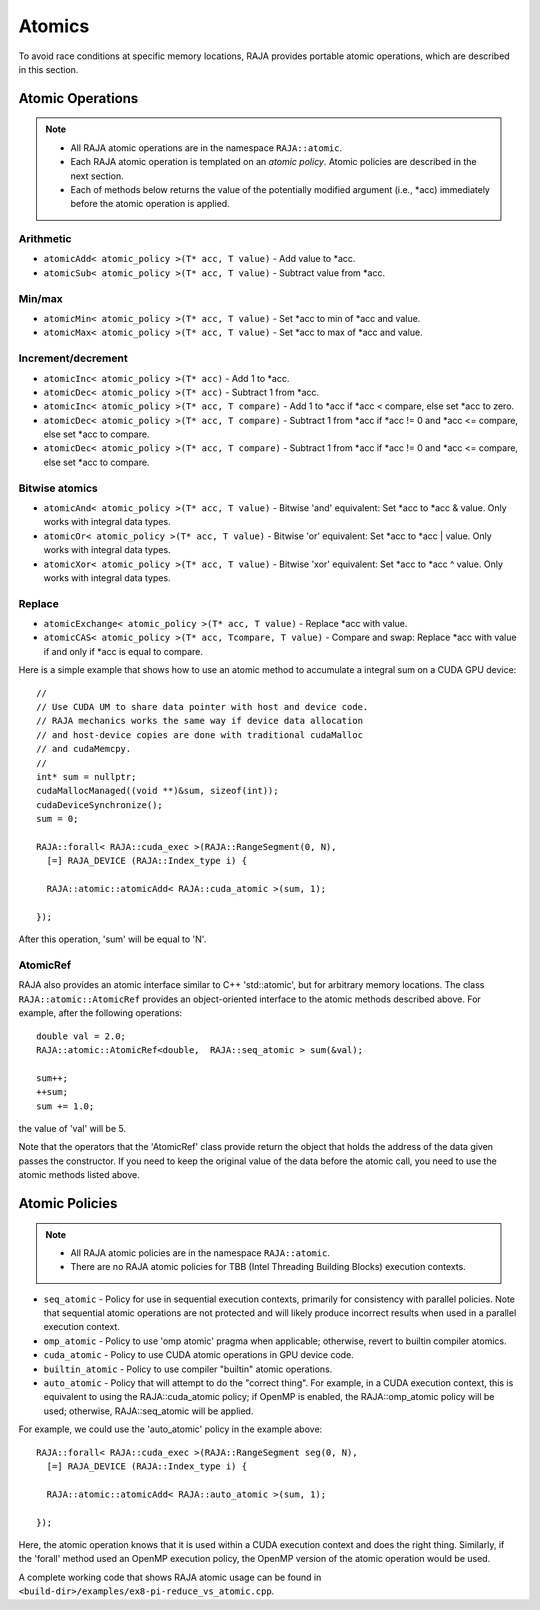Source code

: .. ##
.. ## Copyright (c) 2016-17, Lawrence Livermore National Security, LLC.
.. ##
.. ## Produced at the Lawrence Livermore National Laboratory
.. ##
.. ## LLNL-CODE-689114
.. ##
.. ## All rights reserved.
.. ##
.. ## This file is part of RAJA.
.. ##
.. ## For details about use and distribution, please read RAJA/LICENSE.
.. ##

.. _atomics-label:

========
Atomics
========

To avoid race conditions at specific memory locations, RAJA provides 
portable atomic operations, which are described in this section.

-----------------
Atomic Operations
-----------------

.. note:: * All RAJA atomic operations are in the namespace ``RAJA::atomic``.
          * Each RAJA atomic operation is templated on an *atomic policy*.
            Atomic policies are described in the next section.
          * Each of methods below returns the value of the potentially modified
            argument (i.e., \*acc) immediately before the atomic operation is 
            applied.

^^^^^^^^^^^
Arithmetic
^^^^^^^^^^^

* ``atomicAdd< atomic_policy >(T* acc, T value)`` - Add value to \*acc.

* ``atomicSub< atomic_policy >(T* acc, T value)`` - Subtract value from \*acc.

^^^^^^^^^^^
Min/max
^^^^^^^^^^^

* ``atomicMin< atomic_policy >(T* acc, T value)`` - Set \*acc to min of \*acc and value.

* ``atomicMax< atomic_policy >(T* acc, T value)`` - Set \*acc to max of \*acc and value.

^^^^^^^^^^^^^^^^^^^^
Increment/decrement
^^^^^^^^^^^^^^^^^^^^

* ``atomicInc< atomic_policy >(T* acc)`` - Add 1 to \*acc.

* ``atomicDec< atomic_policy >(T* acc)`` - Subtract 1 from \*acc.

* ``atomicInc< atomic_policy >(T* acc, T compare)`` - Add 1 to \*acc if \*acc < compare, else set \*acc to zero.

* ``atomicDec< atomic_policy >(T* acc, T compare)`` - Subtract 1 from \*acc if \*acc != 0 and \*acc <= compare, else set \*acc to compare.

* ``atomicDec< atomic_policy >(T* acc, T compare)`` - Subtract 1 from \*acc if \*acc != 0 and \*acc <= compare, else set \*acc to compare.

^^^^^^^^^^^^^^^^^^^^
Bitwise atomics
^^^^^^^^^^^^^^^^^^^^

* ``atomicAnd< atomic_policy >(T* acc, T value)`` - Bitwise 'and' equivalent: Set \*acc to \*acc & value. Only works with integral data types.

* ``atomicOr< atomic_policy >(T* acc, T value)`` - Bitwise 'or' equivalent: Set \*acc to \*acc | value. Only works with integral data types.

* ``atomicXor< atomic_policy >(T* acc, T value)`` - Bitwise 'xor' equivalent: Set \*acc to \*acc ^ value. Only works with integral data types.

^^^^^^^^^^^^^^^^^^^^
Replace
^^^^^^^^^^^^^^^^^^^^

* ``atomicExchange< atomic_policy >(T* acc, T value)`` - Replace \*acc with value.

* ``atomicCAS< atomic_policy >(T* acc, Tcompare, T value)`` - Compare and swap: Replace \*acc with value if and only if \*acc is equal to compare.

Here is a simple example that shows how to use an atomic method to accumulate
a integral sum on a CUDA GPU device::

  //
  // Use CUDA UM to share data pointer with host and device code.
  // RAJA mechanics works the same way if device data allocation
  // and host-device copies are done with traditional cudaMalloc
  // and cudaMemcpy.
  //
  int* sum = nullptr;
  cudaMallocManaged((void **)&sum, sizeof(int));
  cudaDeviceSynchronize();
  sum = 0;

  RAJA::forall< RAJA::cuda_exec >(RAJA::RangeSegment(0, N), 
    [=] RAJA_DEVICE (RAJA::Index_type i) {

    RAJA::atomic::atomicAdd< RAJA::cuda_atomic >(sum, 1);

  });

After this operation, 'sum' will be equal to 'N'.

^^^^^^^^^^^^^^^^^^^^
AtomicRef
^^^^^^^^^^^^^^^^^^^^

RAJA also provides an atomic interface similar to C++ 'std::atomic', but for 
arbitrary memory locations. The class ``RAJA::atomic::AtomicRef`` provides
an object-oriented interface to the atomic methods described above. For 
example, after the following operations:: 

  double val = 2.0;
  RAJA::atomic::AtomicRef<double,  RAJA::seq_atomic > sum(&val);

  sum++;
  ++sum;
  sum += 1.0; 

the value of 'val' will be 5.

Note that the operators that the 'AtomicRef' class provide return the object
that holds the address of the data given passes the constructor. If you need 
to keep the original value of the data before the atomic call, you need to 
use the atomic methods listed above.

---------------
Atomic Policies
---------------

.. note:: * All RAJA atomic policies are in the namespace ``RAJA::atomic``.
          * There are no RAJA atomic policies for TBB (Intel Threading Building 
            Blocks) execution contexts.

* ``seq_atomic``     - Policy for use in sequential execution contexts, primarily for consistency with parallel policies. Note that sequential atomic operations are not protected and will likely produce incorrect results when used in a parallel execution context.

* ``omp_atomic``     - Policy to use 'omp atomic' pragma when applicable; otherwise, revert to builtin compiler atomics.

* ``cuda_atomic``    - Policy to use CUDA atomic operations in GPU device code.

* ``builtin_atomic`` - Policy to use compiler "builtin" atomic operations.

* ``auto_atomic``    - Policy that will attempt to do the "correct thing". For example, in a CUDA execution context, this is equivalent to using the RAJA::cuda_atomic policy; if OpenMP is enabled, the RAJA::omp_atomic policy will be used; otherwise, RAJA::seq_atomic will be applied.

For example, we could use the 'auto_atomic' policy in the example above:: 

  RAJA::forall< RAJA::cuda_exec >(RAJA::RangeSegment seg(0, N), 
    [=] RAJA_DEVICE (RAJA::Index_type i) {

    RAJA::atomic::atomicAdd< RAJA::auto_atomic >(sum, 1);

  });

Here, the atomic operation knows that it is used within a CUDA execution 
context and does the right thing. Similarly, if the 'forall' method used 
an OpenMP execution policy, the OpenMP version of the atomic operation 
would be used.

A complete working code that shows RAJA atomic usage can be found in 
``<build-dir>/examples/ex8-pi-reduce_vs_atomic.cpp``. 
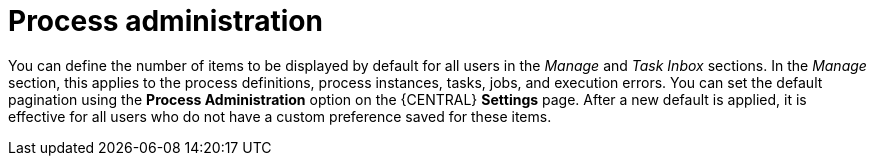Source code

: [id='managing-business-central-process-administration-con_{context}']

= Process administration

You can define the number of items to be displayed by default for all users in the _Manage_ and _Task Inbox_ sections. In the _Manage_ section, this applies to the process definitions, process instances, tasks, jobs, and execution errors. You can set the default pagination using the *Process Administration* option on the {CENTRAL} *Settings* page. After a new default is applied, it is effective for all users who do not have a custom preference saved for these items.

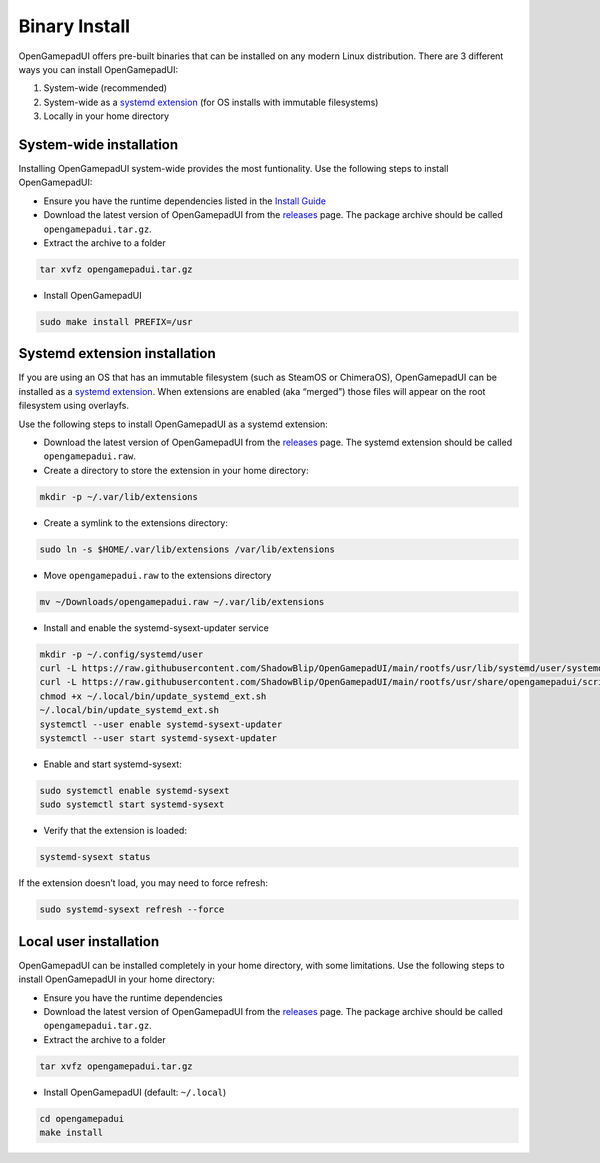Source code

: Binary Install
==============

OpenGamepadUI offers pre-built binaries that can be installed on any
modern Linux distribution. There are 3 different ways you can install
OpenGamepadUI:

1. System-wide (recommended)
2. System-wide as a `systemd
   extension <https://www.freedesktop.org/software/systemd/man/systemd-sysext.html>`__
   (for OS installs with immutable filesystems)
3. Locally in your home directory


System-wide installation
------------------------

Installing OpenGamepadUI system-wide provides the most funtionality. Use
the following steps to install OpenGamepadUI:

-  Ensure you have the runtime dependencies listed in the `Install
   Guide <https://opengamepadui.readthedocs.io/en/latest/getting_started/installation/index.html#requirements>`_

-  Download the latest version of OpenGamepadUI from the
   `releases <https://github.com/ShadowBlip/OpenGamepadUI/releases>`__
   page. The package archive should be called ``opengamepadui.tar.gz``.

-  Extract the archive to a folder

.. code:: bash

   tar xvfz opengamepadui.tar.gz

-  Install OpenGamepadUI

.. code:: bash

   sudo make install PREFIX=/usr


Systemd extension installation
------------------------------

If you are using an OS that has an immutable filesystem (such as SteamOS
or ChimeraOS), OpenGamepadUI can be installed as a `systemd
extension <https://www.freedesktop.org/software/systemd/man/systemd-sysext.html>`__.
When extensions are enabled (aka “merged”) those files will appear on
the root filesystem using overlayfs.

Use the following steps to install OpenGamepadUI as a systemd extension:

-  Download the latest version of OpenGamepadUI from the
   `releases <https://github.com/ShadowBlip/OpenGamepadUI/releases>`__
   page. The systemd extension should be called ``opengamepadui.raw``.

-  Create a directory to store the extension in your home directory:

.. code:: bash

   mkdir -p ~/.var/lib/extensions

-  Create a symlink to the extensions directory:

.. code:: bash

   sudo ln -s $HOME/.var/lib/extensions /var/lib/extensions

-  Move ``opengamepadui.raw`` to the extensions directory

.. code:: bash

   mv ~/Downloads/opengamepadui.raw ~/.var/lib/extensions

-  Install and enable the systemd-sysext-updater service

.. code:: bash

   mkdir -p ~/.config/systemd/user
   curl -L https://raw.githubusercontent.com/ShadowBlip/OpenGamepadUI/main/rootfs/usr/lib/systemd/user/systemd-sysext-updater.service -o ~/.config/systemd/user/systemd-sysext-updater.service
   curl -L https://raw.githubusercontent.com/ShadowBlip/OpenGamepadUI/main/rootfs/usr/share/opengamepadui/scripts/update_systemd_ext.sh -o ~/.local/bin/update_systemd_ext.sh
   chmod +x ~/.local/bin/update_systemd_ext.sh
   ~/.local/bin/update_systemd_ext.sh
   systemctl --user enable systemd-sysext-updater
   systemctl --user start systemd-sysext-updater

-  Enable and start systemd-sysext:

.. code:: bash

   sudo systemctl enable systemd-sysext
   sudo systemctl start systemd-sysext

-  Verify that the extension is loaded:

.. code:: bash

   systemd-sysext status

If the extension doesn’t load, you may need to force refresh:

.. code:: bash

   sudo systemd-sysext refresh --force


Local user installation
-----------------------

OpenGamepadUI can be installed completely in your home directory, with some
limitations. Use the following steps to install OpenGamepadUI in your home
directory:

- Ensure you have the runtime dependencies

- Download the latest version of OpenGamepadUI from the `releases <https://github.com/ShadowBlip/OpenGamepadUI/releases>`__ page. The package archive should be called ``opengamepadui.tar.gz``.

- Extract the archive to a folder

.. code:: bash

   tar xvfz opengamepadui.tar.gz

- Install OpenGamepadUI (default: ``~/.local``)

.. code:: bash

   cd opengamepadui
   make install
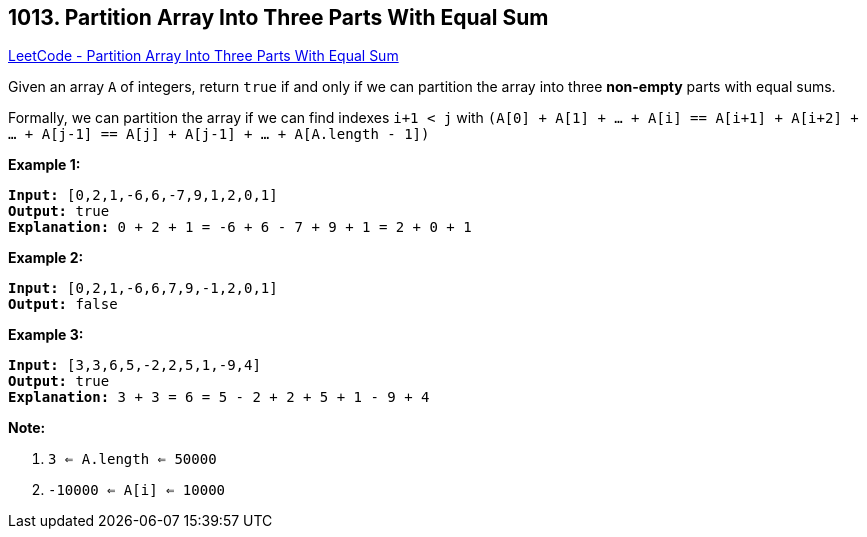 == 1013. Partition Array Into Three Parts With Equal Sum

https://leetcode.com/problems/partition-array-into-three-parts-with-equal-sum/[LeetCode - Partition Array Into Three Parts With Equal Sum]

Given an array `A` of integers, return `true` if and only if we can partition the array into three *non-empty* parts with equal sums.

Formally, we can partition the array if we can find indexes `i+1 < j` with `(A[0] + A[1] + ... + A[i] == A[i+1] + A[i+2] + ... + A[j-1] == A[j] + A[j-1] + ... + A[A.length - 1])`

 

*Example 1:*

[subs="verbatim,quotes,macros"]
----
*Input:* [0,2,1,-6,6,-7,9,1,2,0,1]
*Output:* true
*Explanation:* 0 + 2 + 1 = -6 + 6 - 7 + 9 + 1 = 2 + 0 + 1
----


*Example 2:*

[subs="verbatim,quotes,macros"]
----
*Input:* [0,2,1,-6,6,7,9,-1,2,0,1]
*Output:* false
----


*Example 3:*

[subs="verbatim,quotes,macros"]
----
*Input:* [3,3,6,5,-2,2,5,1,-9,4]
*Output:* true
*Explanation:* 3 + 3 = 6 = 5 - 2 + 2 + 5 + 1 - 9 + 4
----



 

*Note:*


. `3 <= A.length <= 50000`
. `-10000 <= A[i] <= 10000`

==================================================

Work to be completed: Say how many lines in the listing above include the word "Extract". Nothing but the number is needed.

Written answer: 2